Below are records to return verbatim; the pictures are to be dropped.

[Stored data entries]

- - - - -

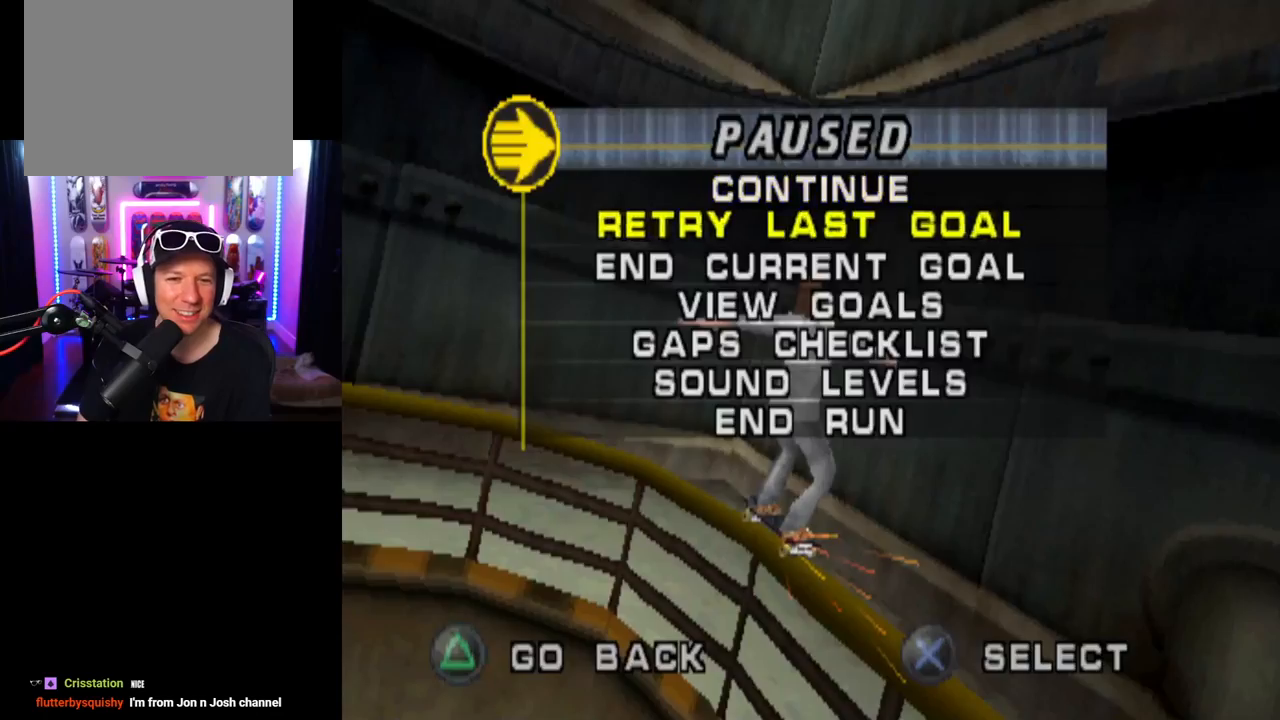
{"buttons": [], "left_stick": "center", "right_stick": "center", "events": [[67, "CROSS", "up"]]}
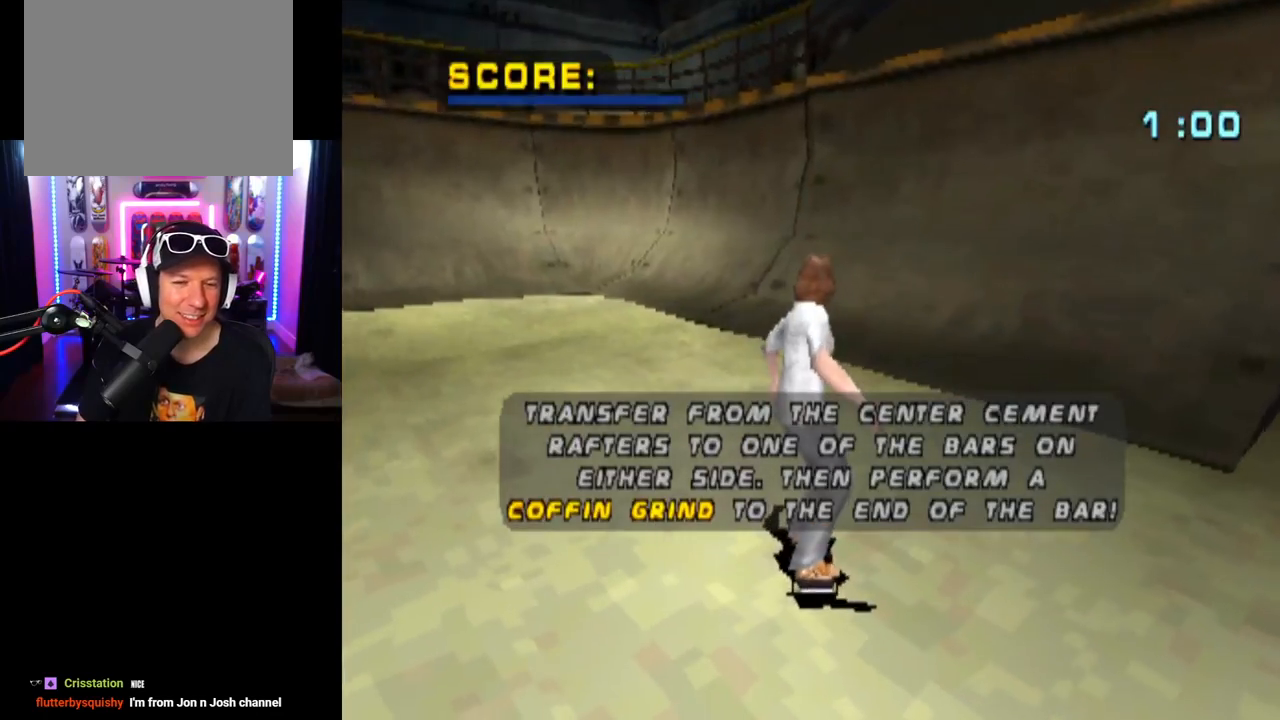
{"buttons": ["CROSS"], "left_stick": "center", "right_stick": "center", "events": [[17, "CROSS", "down"], [184, "CROSS", "up"], [234, "CROSS", "down"], [367, "CROSS", "up"], [434, "CROSS", "down"]]}
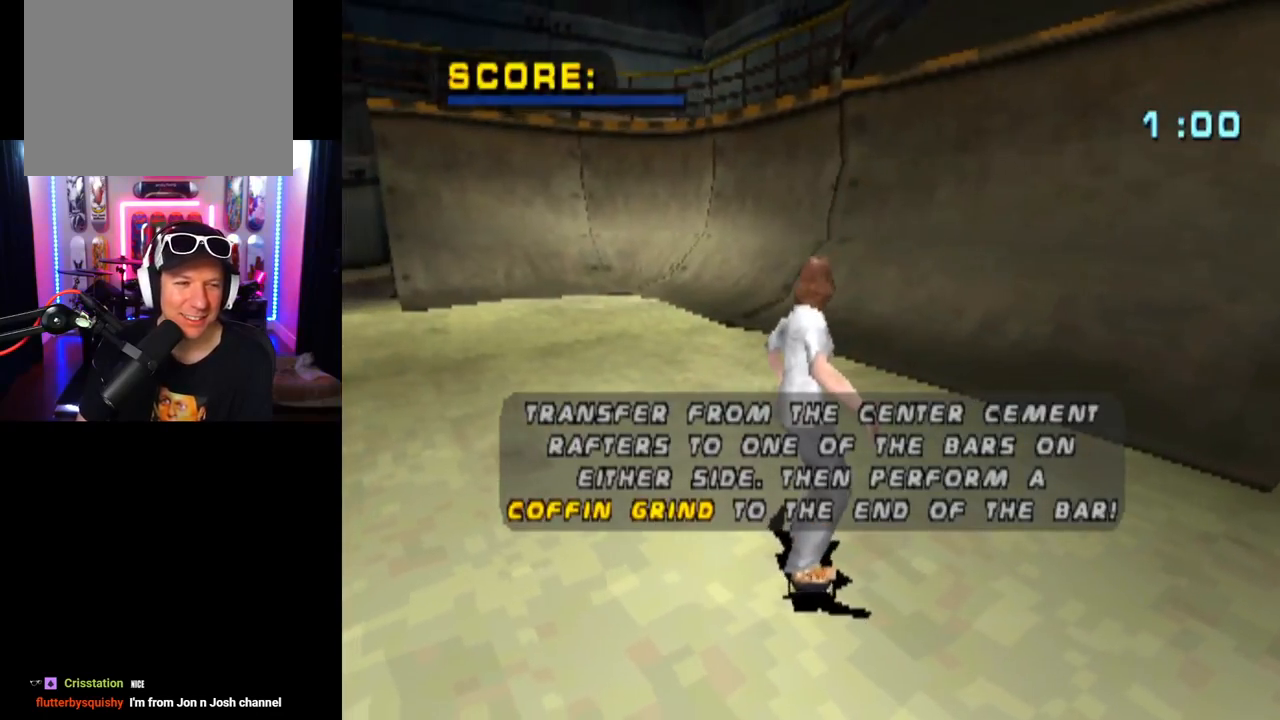
{"buttons": ["CROSS", "DPAD_RIGHT"], "left_stick": "center", "right_stick": "center", "events": [[400, "DPAD_RIGHT", "down"]]}
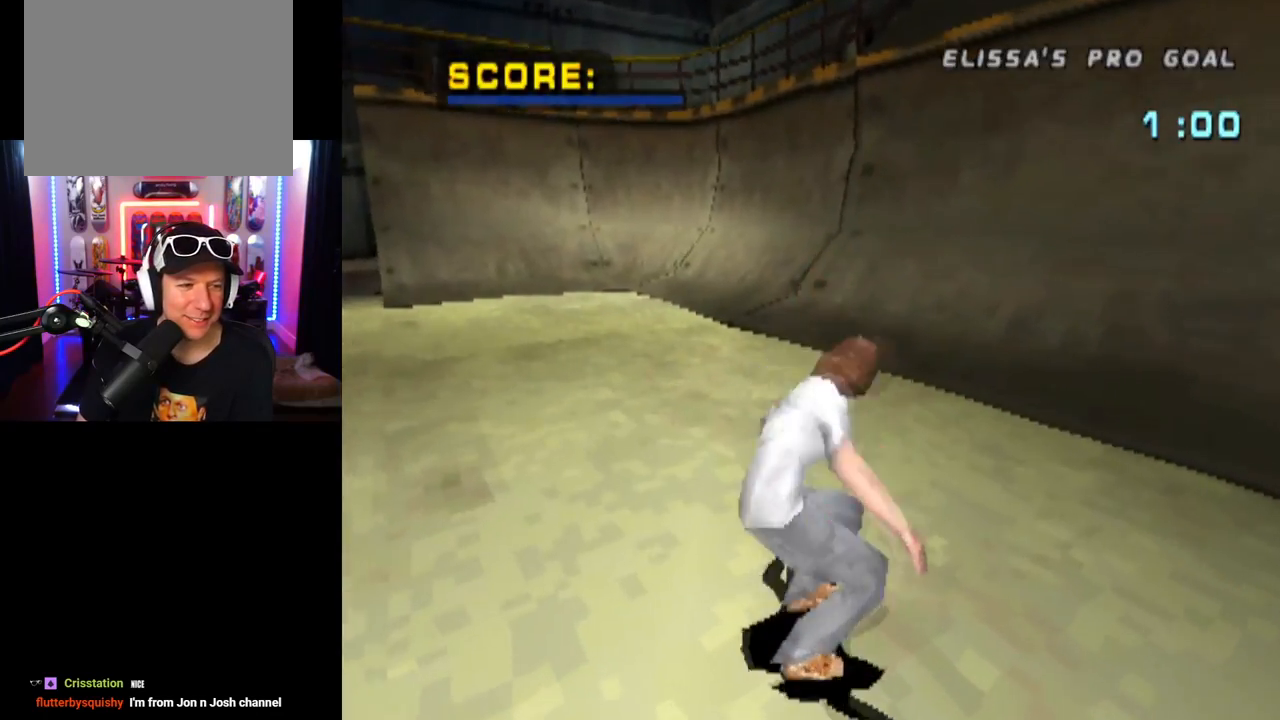
{"buttons": ["CROSS", "DPAD_UP"], "left_stick": "center", "right_stick": "center", "events": [[184, "DPAD_RIGHT", "up"], [317, "DPAD_UP", "down"], [384, "DPAD_UP", "up"], [467, "DPAD_UP", "down"]]}
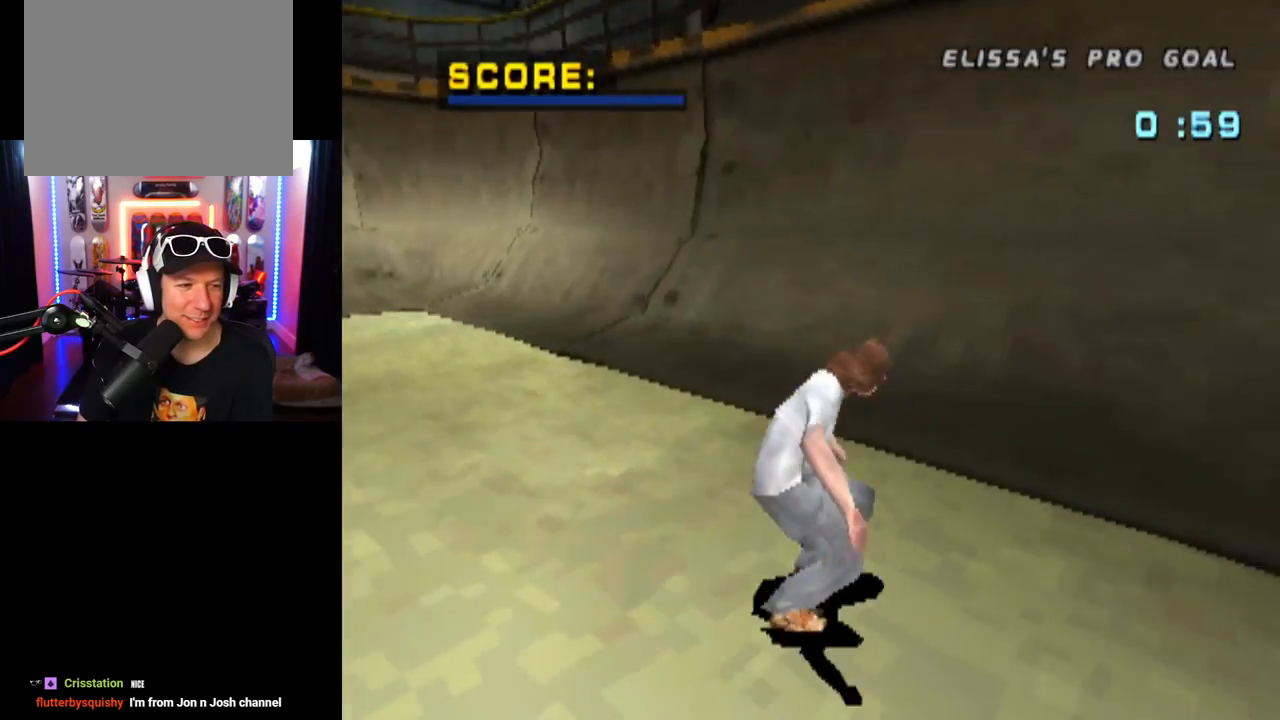
{"buttons": ["CROSS"], "left_stick": "center", "right_stick": "center", "events": [[50, "DPAD_UP", "up"], [117, "DPAD_UP", "down"], [200, "DPAD_UP", "up"], [250, "DPAD_UP", "down"], [350, "DPAD_UP", "up"], [367, "DPAD_RIGHT", "down"], [500, "DPAD_RIGHT", "up"]]}
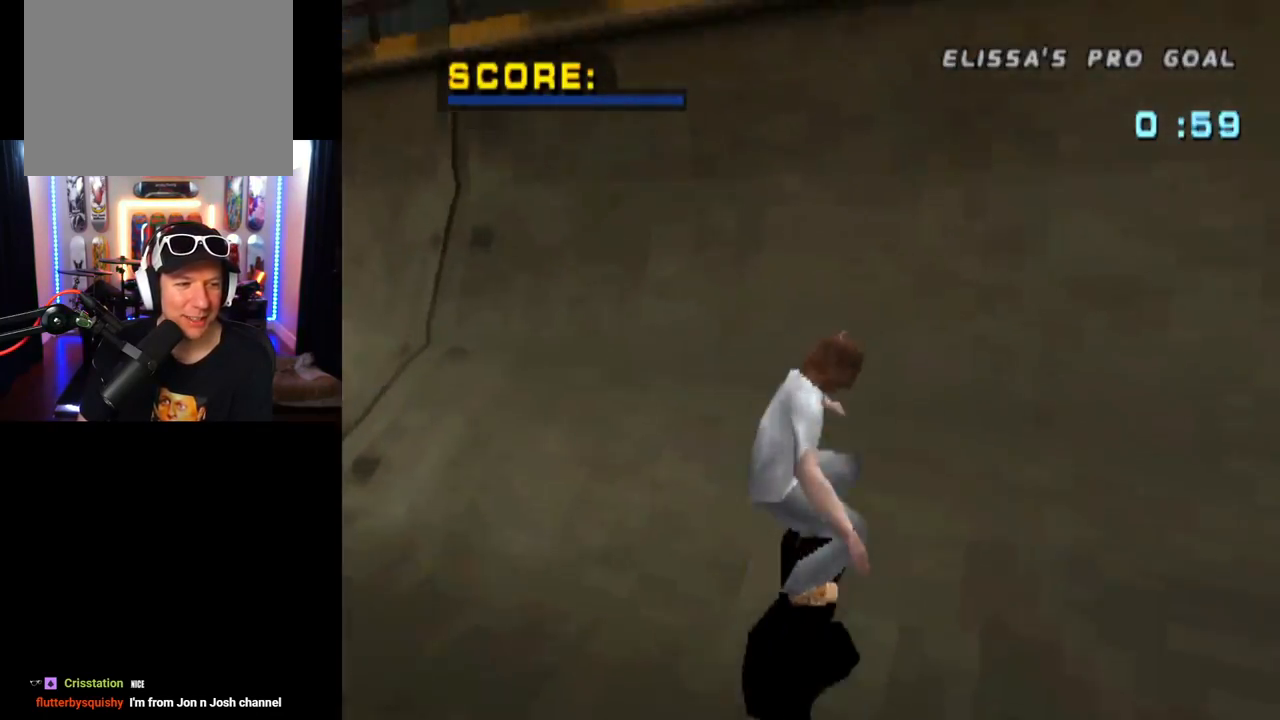
{"buttons": ["CIRCLE", "DPAD_RIGHT"], "left_stick": "center", "right_stick": "center", "events": [[50, "DPAD_UP", "down"], [150, "DPAD_UP", "up"], [217, "DPAD_UP", "down"], [301, "DPAD_UP", "up"], [351, "CROSS", "up"], [384, "DPAD_RIGHT", "down"], [484, "CIRCLE", "down"]]}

- - - - -

## RESULT OF THE TASK
{"buttons": [], "left_stick": "center", "right_stick": "center", "events": [[67, "CROSS", "up"]]}
{"buttons": ["CROSS"], "left_stick": "center", "right_stick": "center", "events": [[17, "CROSS", "down"], [184, "CROSS", "up"], [234, "CROSS", "down"], [367, "CROSS", "up"], [434, "CROSS", "down"]]}
{"buttons": ["CROSS", "DPAD_RIGHT"], "left_stick": "center", "right_stick": "center", "events": [[400, "DPAD_RIGHT", "down"]]}
{"buttons": ["CROSS", "DPAD_UP"], "left_stick": "center", "right_stick": "center", "events": [[184, "DPAD_RIGHT", "up"], [317, "DPAD_UP", "down"], [384, "DPAD_UP", "up"], [467, "DPAD_UP", "down"]]}
{"buttons": ["CROSS"], "left_stick": "center", "right_stick": "center", "events": [[50, "DPAD_UP", "up"], [117, "DPAD_UP", "down"], [200, "DPAD_UP", "up"], [250, "DPAD_UP", "down"], [350, "DPAD_UP", "up"], [367, "DPAD_RIGHT", "down"], [500, "DPAD_RIGHT", "up"]]}
{"buttons": ["CIRCLE", "DPAD_RIGHT"], "left_stick": "center", "right_stick": "center", "events": [[50, "DPAD_UP", "down"], [150, "DPAD_UP", "up"], [217, "DPAD_UP", "down"], [301, "DPAD_UP", "up"], [351, "CROSS", "up"], [384, "DPAD_RIGHT", "down"], [484, "CIRCLE", "down"]]}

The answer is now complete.